Data extracted from a collection
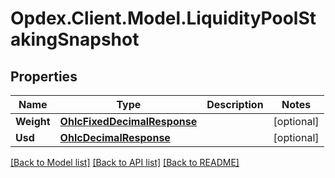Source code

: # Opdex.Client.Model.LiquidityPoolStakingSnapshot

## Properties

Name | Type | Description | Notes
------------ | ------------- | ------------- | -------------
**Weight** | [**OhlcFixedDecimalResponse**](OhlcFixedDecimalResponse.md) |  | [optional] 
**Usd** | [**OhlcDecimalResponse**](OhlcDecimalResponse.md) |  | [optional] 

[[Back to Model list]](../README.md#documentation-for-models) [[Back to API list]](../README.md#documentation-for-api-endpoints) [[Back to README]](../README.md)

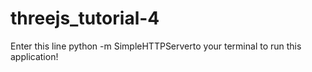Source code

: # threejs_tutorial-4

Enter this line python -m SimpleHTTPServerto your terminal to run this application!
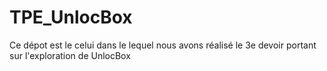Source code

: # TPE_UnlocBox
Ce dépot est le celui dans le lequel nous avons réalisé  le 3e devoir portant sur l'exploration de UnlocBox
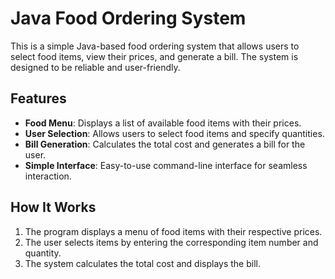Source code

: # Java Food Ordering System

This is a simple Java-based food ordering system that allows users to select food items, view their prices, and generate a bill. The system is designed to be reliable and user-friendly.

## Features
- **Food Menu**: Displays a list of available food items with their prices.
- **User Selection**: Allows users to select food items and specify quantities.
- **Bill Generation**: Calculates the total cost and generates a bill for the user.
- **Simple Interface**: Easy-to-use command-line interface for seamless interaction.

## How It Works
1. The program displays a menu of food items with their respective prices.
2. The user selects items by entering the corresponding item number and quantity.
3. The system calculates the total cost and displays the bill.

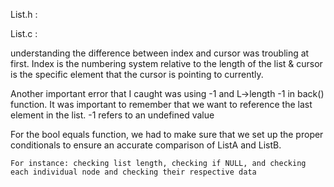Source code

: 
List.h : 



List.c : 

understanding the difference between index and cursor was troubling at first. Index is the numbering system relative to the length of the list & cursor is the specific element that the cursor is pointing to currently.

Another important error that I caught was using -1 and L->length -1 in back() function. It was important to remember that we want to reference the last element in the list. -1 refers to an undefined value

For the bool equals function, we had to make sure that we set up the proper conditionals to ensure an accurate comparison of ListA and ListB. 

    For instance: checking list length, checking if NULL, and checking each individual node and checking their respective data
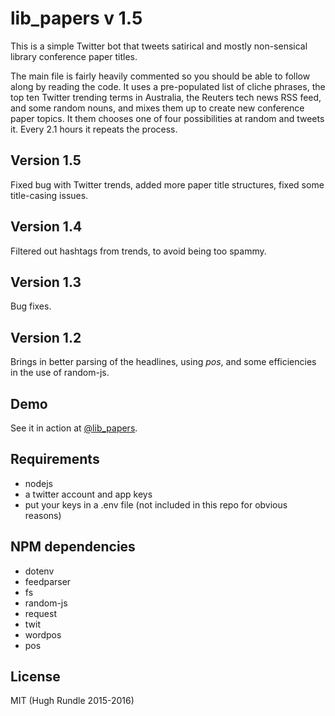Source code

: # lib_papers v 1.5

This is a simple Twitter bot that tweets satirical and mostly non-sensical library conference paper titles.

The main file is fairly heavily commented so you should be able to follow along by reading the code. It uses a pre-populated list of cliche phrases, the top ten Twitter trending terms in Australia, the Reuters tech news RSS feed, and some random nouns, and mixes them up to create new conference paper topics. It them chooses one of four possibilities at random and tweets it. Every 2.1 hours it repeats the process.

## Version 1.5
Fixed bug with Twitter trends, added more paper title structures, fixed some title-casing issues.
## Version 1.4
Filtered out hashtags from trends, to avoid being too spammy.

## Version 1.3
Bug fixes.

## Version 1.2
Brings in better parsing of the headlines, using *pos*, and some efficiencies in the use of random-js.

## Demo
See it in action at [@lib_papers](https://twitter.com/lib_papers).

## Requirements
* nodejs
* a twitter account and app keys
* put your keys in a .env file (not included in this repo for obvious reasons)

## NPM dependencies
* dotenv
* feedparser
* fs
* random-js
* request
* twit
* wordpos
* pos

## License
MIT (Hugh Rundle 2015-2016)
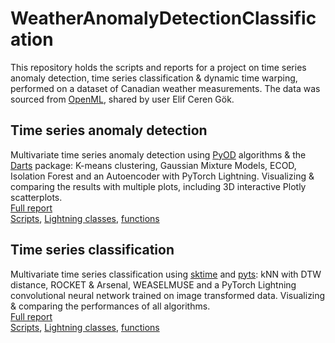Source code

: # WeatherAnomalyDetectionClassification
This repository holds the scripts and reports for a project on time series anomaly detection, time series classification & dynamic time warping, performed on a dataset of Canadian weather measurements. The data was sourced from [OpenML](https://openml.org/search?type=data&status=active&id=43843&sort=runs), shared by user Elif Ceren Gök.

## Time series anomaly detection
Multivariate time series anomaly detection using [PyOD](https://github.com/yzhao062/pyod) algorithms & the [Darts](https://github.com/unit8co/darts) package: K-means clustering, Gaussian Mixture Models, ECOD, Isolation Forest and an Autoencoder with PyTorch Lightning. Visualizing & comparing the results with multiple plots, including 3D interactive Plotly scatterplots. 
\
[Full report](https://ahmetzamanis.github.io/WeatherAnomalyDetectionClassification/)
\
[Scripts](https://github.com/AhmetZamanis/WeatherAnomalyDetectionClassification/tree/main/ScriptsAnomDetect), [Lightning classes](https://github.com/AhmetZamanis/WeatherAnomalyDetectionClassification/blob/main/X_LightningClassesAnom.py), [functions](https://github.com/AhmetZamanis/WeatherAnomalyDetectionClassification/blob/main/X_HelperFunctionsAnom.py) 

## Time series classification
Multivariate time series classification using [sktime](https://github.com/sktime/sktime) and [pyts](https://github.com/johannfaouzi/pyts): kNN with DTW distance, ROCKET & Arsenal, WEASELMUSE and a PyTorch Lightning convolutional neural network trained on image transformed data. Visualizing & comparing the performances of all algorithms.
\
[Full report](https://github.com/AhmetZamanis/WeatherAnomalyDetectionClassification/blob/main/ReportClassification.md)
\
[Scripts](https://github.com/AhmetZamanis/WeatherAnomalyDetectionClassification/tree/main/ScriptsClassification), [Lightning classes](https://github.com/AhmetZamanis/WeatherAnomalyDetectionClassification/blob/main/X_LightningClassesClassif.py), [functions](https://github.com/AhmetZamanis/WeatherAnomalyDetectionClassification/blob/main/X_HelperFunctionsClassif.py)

REQUEST: What is needed is an exact transcription of every entry, minus the pictures.

OUTPUT BELOW:
Source code

: # Opdex.Client.Model.LiquidityPoolStakingSnapshot

## Properties

Name | Type | Description | Notes
------------ | ------------- | ------------- | -------------
**Weight** | [**OhlcFixedDecimalResponse**](OhlcFixedDecimalResponse.md) |  | [optional] 
**Usd** | [**OhlcDecimalResponse**](OhlcDecimalResponse.md) |  | [optional] 

[[Back to Model list]](../README.md#documentation-for-models) [[Back to API list]](../README.md#documentation-for-api-endpoints) [[Back to README]](../README.md)

Source code

: # threejs_tutorial-4

Enter this line python -m SimpleHTTPServerto your terminal to run this application!
Source code

: # TPE_UnlocBox
Ce dépot est le celui dans le lequel nous avons réalisé  le 3e devoir portant sur l'exploration de UnlocBox
Source code

: # Java Food Ordering System

This is a simple Java-based food ordering system that allows users to select food items, view their prices, and generate a bill. The system is designed to be reliable and user-friendly.

## Features
- **Food Menu**: Displays a list of available food items with their prices.
- **User Selection**: Allows users to select food items and specify quantities.
- **Bill Generation**: Calculates the total cost and generates a bill for the user.
- **Simple Interface**: Easy-to-use command-line interface for seamless interaction.

## How It Works
1. The program displays a menu of food items with their respective prices.
2. The user selects items by entering the corresponding item number and quantity.
3. The system calculates the total cost and displays the bill.

Source code

: 
List.h : 



List.c : 

understanding the difference between index and cursor was troubling at first. Index is the numbering system relative to the length of the list & cursor is the specific element that the cursor is pointing to currently.

Another important error that I caught was using -1 and L->length -1 in back() function. It was important to remember that we want to reference the last element in the list. -1 refers to an undefined value

For the bool equals function, we had to make sure that we set up the proper conditionals to ensure an accurate comparison of ListA and ListB. 

    For instance: checking list length, checking if NULL, and checking each individual node and checking their respective data
Source code

: # lib_papers v 1.5

This is a simple Twitter bot that tweets satirical and mostly non-sensical library conference paper titles.

The main file is fairly heavily commented so you should be able to follow along by reading the code. It uses a pre-populated list of cliche phrases, the top ten Twitter trending terms in Australia, the Reuters tech news RSS feed, and some random nouns, and mixes them up to create new conference paper topics. It them chooses one of four possibilities at random and tweets it. Every 2.1 hours it repeats the process.

## Version 1.5
Fixed bug with Twitter trends, added more paper title structures, fixed some title-casing issues.
## Version 1.4
Filtered out hashtags from trends, to avoid being too spammy.

## Version 1.3
Bug fixes.

## Version 1.2
Brings in better parsing of the headlines, using *pos*, and some efficiencies in the use of random-js.

## Demo
See it in action at [@lib_papers](https://twitter.com/lib_papers).

## Requirements
* nodejs
* a twitter account and app keys
* put your keys in a .env file (not included in this repo for obvious reasons)

## NPM dependencies
* dotenv
* feedparser
* fs
* random-js
* request
* twit
* wordpos
* pos

## License
MIT (Hugh Rundle 2015-2016)
Source code

: # WeatherAnomalyDetectionClassification
This repository holds the scripts and reports for a project on time series anomaly detection, time series classification & dynamic time warping, performed on a dataset of Canadian weather measurements. The data was sourced from [OpenML](https://openml.org/search?type=data&status=active&id=43843&sort=runs), shared by user Elif Ceren Gök.

## Time series anomaly detection
Multivariate time series anomaly detection using [PyOD](https://github.com/yzhao062/pyod) algorithms & the [Darts](https://github.com/unit8co/darts) package: K-means clustering, Gaussian Mixture Models, ECOD, Isolation Forest and an Autoencoder with PyTorch Lightning. Visualizing & comparing the results with multiple plots, including 3D interactive Plotly scatterplots. 
\
[Full report](https://ahmetzamanis.github.io/WeatherAnomalyDetectionClassification/)
\
[Scripts](https://github.com/AhmetZamanis/WeatherAnomalyDetectionClassification/tree/main/ScriptsAnomDetect), [Lightning classes](https://github.com/AhmetZamanis/WeatherAnomalyDetectionClassification/blob/main/X_LightningClassesAnom.py), [functions](https://github.com/AhmetZamanis/WeatherAnomalyDetectionClassification/blob/main/X_HelperFunctionsAnom.py) 

## Time series classification
Multivariate time series classification using [sktime](https://github.com/sktime/sktime) and [pyts](https://github.com/johannfaouzi/pyts): kNN with DTW distance, ROCKET & Arsenal, WEASELMUSE and a PyTorch Lightning convolutional neural network trained on image transformed data. Visualizing & comparing the performances of all algorithms.
\
[Full report](https://github.com/AhmetZamanis/WeatherAnomalyDetectionClassification/blob/main/ReportClassification.md)
\
[Scripts](https://github.com/AhmetZamanis/WeatherAnomalyDetectionClassification/tree/main/ScriptsClassification), [Lightning classes](https://github.com/AhmetZamanis/WeatherAnomalyDetectionClassification/blob/main/X_LightningClassesClassif.py), [functions](https://github.com/AhmetZamanis/WeatherAnomalyDetectionClassification/blob/main/X_HelperFunctionsClassif.py)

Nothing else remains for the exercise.